• Brano di testo
>>

La Camera Penale di Trento, riservandosi una valutazione approfondita di quanto emerso, chiede che:

  • venga immediatamente nominato un garante dei diritti del detenuto
  • venga stabilmente insediato un direttore, dato che da oltre due anni si avvicendano direttori temporanei prestati da altri istituti penitenziari che vengono a Trento solo una o due volte in settimana
  • vi sia un confronto urgente con educatori e magistratura di sorveglianza in merito alle criticità emerse.

E’ inoltre indispensabile ed urgente che la società civile si attivi immediatamente, anche per sopperire alla mancanza di mezzi della amministrazione, fornendo ad esempio disponibilità a regalare libri per la biblioteca, abbonamenti a riviste e quotidiani, attrezzatura per la palestra e per le finalità ludiche, per garantire l ‘attuazione concreta della finalita’ rieducativa e risocializzante della pena.

Come è stato scritto infatti, a far data almeno dalla sentenza n. 313/1990 della Corte Costituzionale (poi reiteratamente confermata) è in atto una valorizzazione in massimo grado della finalità di risocializzazione, che – in quanto testualmente prevista -non può mai essere integralmente sacrificata a vantaggio di altre e diverse funzioni astrattamente perseguibili.

Oggi – insegna sempre la Corte costituzionale -tutti i soggetti che partecipano al momento punitivo statale sono sottoposti a questo medesimo scopo: il legislatore (nella fase dell’astratta previsione normativa), il giudice di cognizione (nella fase della commisurazione della pena), il giudice di sorveglianza al pari della polizia penitenziaria (nella fase della sua esecuzione), finanche il Presidente della Repubblica (nell’esercizio del suo potere di fare grazia e commutare le pene).

Unitamente al «senso di umanità», la finalità rieducativa traccia dunque – costituzionale cui tutte le pene «devono tendere». Dove l’accento cade ora sul «devono», mentre il «tendere» -lungi dal rappresentare una mera formula ottativa -è da intendersi quale limite all’ordinamento penitenziario, chiamato a garantire il processo rieducativo ma non a imporlo, restando libero il detenuto di aderire o no al trattamento.

<<

• Dati salvati
>>

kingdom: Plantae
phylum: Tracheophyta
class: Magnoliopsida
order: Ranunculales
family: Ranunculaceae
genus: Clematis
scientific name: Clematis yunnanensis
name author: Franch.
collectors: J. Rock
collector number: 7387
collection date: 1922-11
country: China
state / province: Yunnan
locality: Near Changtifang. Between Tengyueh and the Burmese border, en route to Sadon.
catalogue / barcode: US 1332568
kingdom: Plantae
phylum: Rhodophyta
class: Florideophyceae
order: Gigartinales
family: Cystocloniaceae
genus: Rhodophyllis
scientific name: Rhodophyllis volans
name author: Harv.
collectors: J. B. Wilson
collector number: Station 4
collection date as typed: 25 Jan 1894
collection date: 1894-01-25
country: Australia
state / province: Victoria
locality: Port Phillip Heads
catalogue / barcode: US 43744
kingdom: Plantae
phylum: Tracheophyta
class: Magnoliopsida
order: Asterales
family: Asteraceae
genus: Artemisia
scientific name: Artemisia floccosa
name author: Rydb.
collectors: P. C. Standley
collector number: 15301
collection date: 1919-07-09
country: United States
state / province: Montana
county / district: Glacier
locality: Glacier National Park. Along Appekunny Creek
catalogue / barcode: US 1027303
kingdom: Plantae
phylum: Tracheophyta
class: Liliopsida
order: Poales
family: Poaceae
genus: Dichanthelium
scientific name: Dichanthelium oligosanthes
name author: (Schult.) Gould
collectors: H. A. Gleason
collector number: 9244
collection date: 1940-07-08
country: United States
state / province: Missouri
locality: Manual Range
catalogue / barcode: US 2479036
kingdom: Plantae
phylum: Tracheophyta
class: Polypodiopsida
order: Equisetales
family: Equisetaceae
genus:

<<

• Compito A
Ricopia dal brano il tratto che va da "E’ inoltre indispensabile" fino a "funzioni astrattamente perseguibili.".
• Compito B
Rispondi a queste domande usando il brano:
(i) Da quanto tempo si alternano direttori temporanei?
(ii) Quale sentenza della Corte costituzionale viene citata?
(iii) Quale potere del Presidente della Repubblica viene nominato?
I dati sono materiale a parte, separato dal brano.

• Risposta corretta A
E’ inoltre indispensabile ed urgente che la società civile si attivi immediatamente, anche per sopperire alla mancanza di mezzi della amministrazione, fornendo ad esempio disponibilità a regalare libri per la biblioteca, abbonamenti a riviste e quotidiani, attrezzatura per la palestra e per le finalità ludiche, per garantire l ‘attuazione concreta della finalita’ rieducativa e risocializzante della pena.

Come è stato scritto infatti, a far data almeno dalla sentenza n. 313/1990 della Corte Costituzionale (poi reiteratamente confermata) è in atto una valorizzazione in massimo grado della finalità di risocializzazione, che – in quanto testualmente prevista -non può mai essere integralmente sacrificata a vantaggio di altre e diverse funzioni astrattamente perseguibili.

• Risposta corretta B
(i) Da oltre due anni.
(ii) La sentenza n. 313/1990.
(iii) Il potere di fare grazia e commutare le pene.